Le Geai des chênes (Garrulus glandarius), et les rongeurs comme le Mulot sylvestre (Apodemus sylvaticus) et l’Écureuil roux (Sciurus vulgaris), jouent un rôle essentiel dans la dispersion des Chênes pédonculés (Quercus robur) et des Noisetiers (Corylus avellana) en Europe (lire Le Geai des chênes ne raffole pas des glands du Chêne rouge d’Amérique). Dès la fin de l’été et durant l’automne, il collecte puis cache de nombreux fruits, parfois dans un rayon de plusieurs kilomètres, puis il les consomme durant l’hiver (lire Les geais sont des planificateurs avisés). Un seul oiseau peut enterrer plusieurs milliers de glands (entre 2 200 et 5 700 selon Chettleburgh 1952 et Kollmann & Schill 1996) chaque année, et l’espèce joue ainsi un rôle crucial dans la propagation des chênes.

Il recherche les glands dès la fin de l’été dans le feuillage des chênes, puis au sol plus tard dans la saison. Il les transporte ensuite (jusqu’à six en même temps) sur une distance plus ou moins importante pour les cacher dans un sol meuble, puis il recouvre l’endroit de matériaux (feuilles, terre, cailloux, mousse, etc.). Il choisit parfois des cavités d’arbres pour les stocker, ce qui lui permet que ses réserves ne soient pas mangées par le Sanglier d’Europe (Sus scrofa) et/ou par de petits rongeurs, comme les campagnols (Microtus sp.) et le Mulot sylvestre (Apodemus sylvaticus). Elles sont en outre toujours tout le temps accessibles, même après d’importantes chutes de neige. Ce comportement est probablement plus répandu dans les forêts riches en vieux arbres.  

L'un des glands avait été caché dans ce bâtiment en ruine

L’un des glands avait été caché dans ce bâtiment en ruine situé dans le sud de la Pologne.
Photographie : Aleksandra Wróbel et al / Journal of Ornithology

Dans un article publié en 2024 dans le Journal of Ornithology, des ornithologues ont présenté des cachettes plus surprenantes. En octobre et en novembre 2023, ils ont mené des recherches sur la dispersion du Chêne pédonculé (Quercus robur) par les geais dans des parcelles agricoles abandonnées dans le sud de la Pologne. Ils ont proposé aux Geais des chênes des glands dans lesquels des émetteurs radio avaient été placés afin de pouvoir trouver rapidement la localisation des cachettes.

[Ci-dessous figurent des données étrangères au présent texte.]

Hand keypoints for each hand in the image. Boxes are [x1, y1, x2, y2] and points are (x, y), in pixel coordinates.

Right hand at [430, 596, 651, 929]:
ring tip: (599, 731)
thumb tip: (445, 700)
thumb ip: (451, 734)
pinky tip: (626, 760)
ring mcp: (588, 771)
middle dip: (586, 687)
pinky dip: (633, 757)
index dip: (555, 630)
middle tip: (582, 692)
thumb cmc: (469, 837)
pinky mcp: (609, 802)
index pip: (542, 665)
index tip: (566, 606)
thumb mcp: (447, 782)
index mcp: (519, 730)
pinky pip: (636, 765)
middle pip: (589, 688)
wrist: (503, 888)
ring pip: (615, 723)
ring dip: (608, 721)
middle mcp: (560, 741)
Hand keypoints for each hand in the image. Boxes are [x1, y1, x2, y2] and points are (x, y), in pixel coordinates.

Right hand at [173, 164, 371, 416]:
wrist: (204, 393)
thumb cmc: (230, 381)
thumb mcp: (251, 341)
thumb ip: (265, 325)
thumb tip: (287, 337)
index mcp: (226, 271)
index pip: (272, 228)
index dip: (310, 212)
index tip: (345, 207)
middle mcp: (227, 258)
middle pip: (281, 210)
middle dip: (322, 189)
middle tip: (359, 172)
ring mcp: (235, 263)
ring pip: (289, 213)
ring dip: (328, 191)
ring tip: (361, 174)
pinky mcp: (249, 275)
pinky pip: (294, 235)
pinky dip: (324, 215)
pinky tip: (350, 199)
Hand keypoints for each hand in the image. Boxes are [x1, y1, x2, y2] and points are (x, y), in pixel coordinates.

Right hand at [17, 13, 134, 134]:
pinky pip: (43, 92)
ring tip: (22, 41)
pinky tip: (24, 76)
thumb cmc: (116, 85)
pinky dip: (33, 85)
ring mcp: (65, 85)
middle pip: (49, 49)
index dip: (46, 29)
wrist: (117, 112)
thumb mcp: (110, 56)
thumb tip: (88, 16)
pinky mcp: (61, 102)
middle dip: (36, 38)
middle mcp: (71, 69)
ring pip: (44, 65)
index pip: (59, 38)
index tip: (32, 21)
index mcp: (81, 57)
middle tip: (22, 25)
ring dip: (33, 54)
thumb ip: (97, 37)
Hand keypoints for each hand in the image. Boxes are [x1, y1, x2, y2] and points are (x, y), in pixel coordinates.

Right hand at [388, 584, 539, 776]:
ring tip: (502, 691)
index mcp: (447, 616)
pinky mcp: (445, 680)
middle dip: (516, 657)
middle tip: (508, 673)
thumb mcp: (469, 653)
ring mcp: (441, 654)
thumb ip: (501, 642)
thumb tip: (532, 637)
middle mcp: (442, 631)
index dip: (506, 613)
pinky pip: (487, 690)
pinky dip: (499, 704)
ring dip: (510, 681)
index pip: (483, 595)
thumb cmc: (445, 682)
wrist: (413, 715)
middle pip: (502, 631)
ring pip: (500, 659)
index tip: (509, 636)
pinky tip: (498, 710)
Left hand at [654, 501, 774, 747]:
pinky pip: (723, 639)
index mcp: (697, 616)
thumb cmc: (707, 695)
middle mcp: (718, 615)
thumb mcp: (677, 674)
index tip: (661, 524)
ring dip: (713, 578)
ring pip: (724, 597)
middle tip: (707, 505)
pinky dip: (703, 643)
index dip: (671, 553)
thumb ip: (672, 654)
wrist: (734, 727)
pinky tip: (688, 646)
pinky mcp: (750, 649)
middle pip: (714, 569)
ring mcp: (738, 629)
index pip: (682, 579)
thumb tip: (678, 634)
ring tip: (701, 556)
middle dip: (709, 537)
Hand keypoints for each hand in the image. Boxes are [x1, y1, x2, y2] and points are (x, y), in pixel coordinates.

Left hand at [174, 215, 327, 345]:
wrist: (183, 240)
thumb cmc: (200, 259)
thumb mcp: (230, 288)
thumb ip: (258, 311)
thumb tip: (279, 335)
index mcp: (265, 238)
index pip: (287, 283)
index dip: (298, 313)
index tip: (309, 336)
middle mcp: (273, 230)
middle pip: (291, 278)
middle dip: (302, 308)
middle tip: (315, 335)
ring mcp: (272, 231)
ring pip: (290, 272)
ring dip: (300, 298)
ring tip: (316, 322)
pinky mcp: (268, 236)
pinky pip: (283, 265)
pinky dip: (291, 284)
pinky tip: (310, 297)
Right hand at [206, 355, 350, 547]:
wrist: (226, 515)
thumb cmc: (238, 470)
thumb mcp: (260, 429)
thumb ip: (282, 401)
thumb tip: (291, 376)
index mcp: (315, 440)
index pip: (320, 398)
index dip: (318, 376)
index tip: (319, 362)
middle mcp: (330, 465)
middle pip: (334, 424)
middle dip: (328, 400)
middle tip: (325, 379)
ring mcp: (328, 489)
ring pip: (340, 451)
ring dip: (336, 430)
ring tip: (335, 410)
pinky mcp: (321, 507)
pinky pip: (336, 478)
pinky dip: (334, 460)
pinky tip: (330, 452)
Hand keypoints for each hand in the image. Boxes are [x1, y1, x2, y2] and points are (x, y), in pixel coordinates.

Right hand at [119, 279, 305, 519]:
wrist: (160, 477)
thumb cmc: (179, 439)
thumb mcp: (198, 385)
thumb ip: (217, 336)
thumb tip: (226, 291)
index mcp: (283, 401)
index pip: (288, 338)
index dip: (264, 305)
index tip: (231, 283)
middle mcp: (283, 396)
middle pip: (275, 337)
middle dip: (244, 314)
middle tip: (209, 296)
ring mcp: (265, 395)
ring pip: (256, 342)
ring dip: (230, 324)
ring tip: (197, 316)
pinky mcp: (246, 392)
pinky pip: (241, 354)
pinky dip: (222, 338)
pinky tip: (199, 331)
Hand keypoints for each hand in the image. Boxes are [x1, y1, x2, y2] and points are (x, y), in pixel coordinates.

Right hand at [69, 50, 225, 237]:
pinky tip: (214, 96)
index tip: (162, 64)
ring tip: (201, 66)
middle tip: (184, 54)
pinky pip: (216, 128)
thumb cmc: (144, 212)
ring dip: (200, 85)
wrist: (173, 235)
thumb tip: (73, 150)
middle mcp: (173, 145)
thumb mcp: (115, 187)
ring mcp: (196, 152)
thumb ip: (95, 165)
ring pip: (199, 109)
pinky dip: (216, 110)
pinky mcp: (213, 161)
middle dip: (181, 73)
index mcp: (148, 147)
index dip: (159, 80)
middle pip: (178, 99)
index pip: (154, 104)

Les auteurs ont retrouvé 253 des 259 glands initialement marqués, dont 222 avaient été cachés. La plupart d’entre eux avaient été dissimulés dans la litière, dans la végétation courte ou enterrés, mais pour six d’entre eux, la cachette était plus originale, par exemple dans des tiges de Renouée du Japon (Reynoutria japonica), dans un tronc pourri de Saule marsault (Salix caprea) ou dans des ruines.
 
Les Geais des chênes adoptent des stratégies sophistiquées pour éviter que leurs réserves ne soient pillées par d’autres oiseaux, en particulier par leurs congénères (lire Le geai utilise aussi des indices sonores pour piller les réserves des autres) et par les rongeurs, ce qui les conduit parfois à choisir des emplacements en hauteur qui ne favorisent pas la germination des graines et donc le renouvellement forestier. L’absence de cachettes favorables, par exemple dans des monocultures de conifères, pousserait parfois ces oiseaux à chercher des lieux de stockage inattendus, comme des bâtiments abandonnés. Des expériences antérieures ont montré que ce type de choix pourrait être plus fréquent qu’on ne croyait.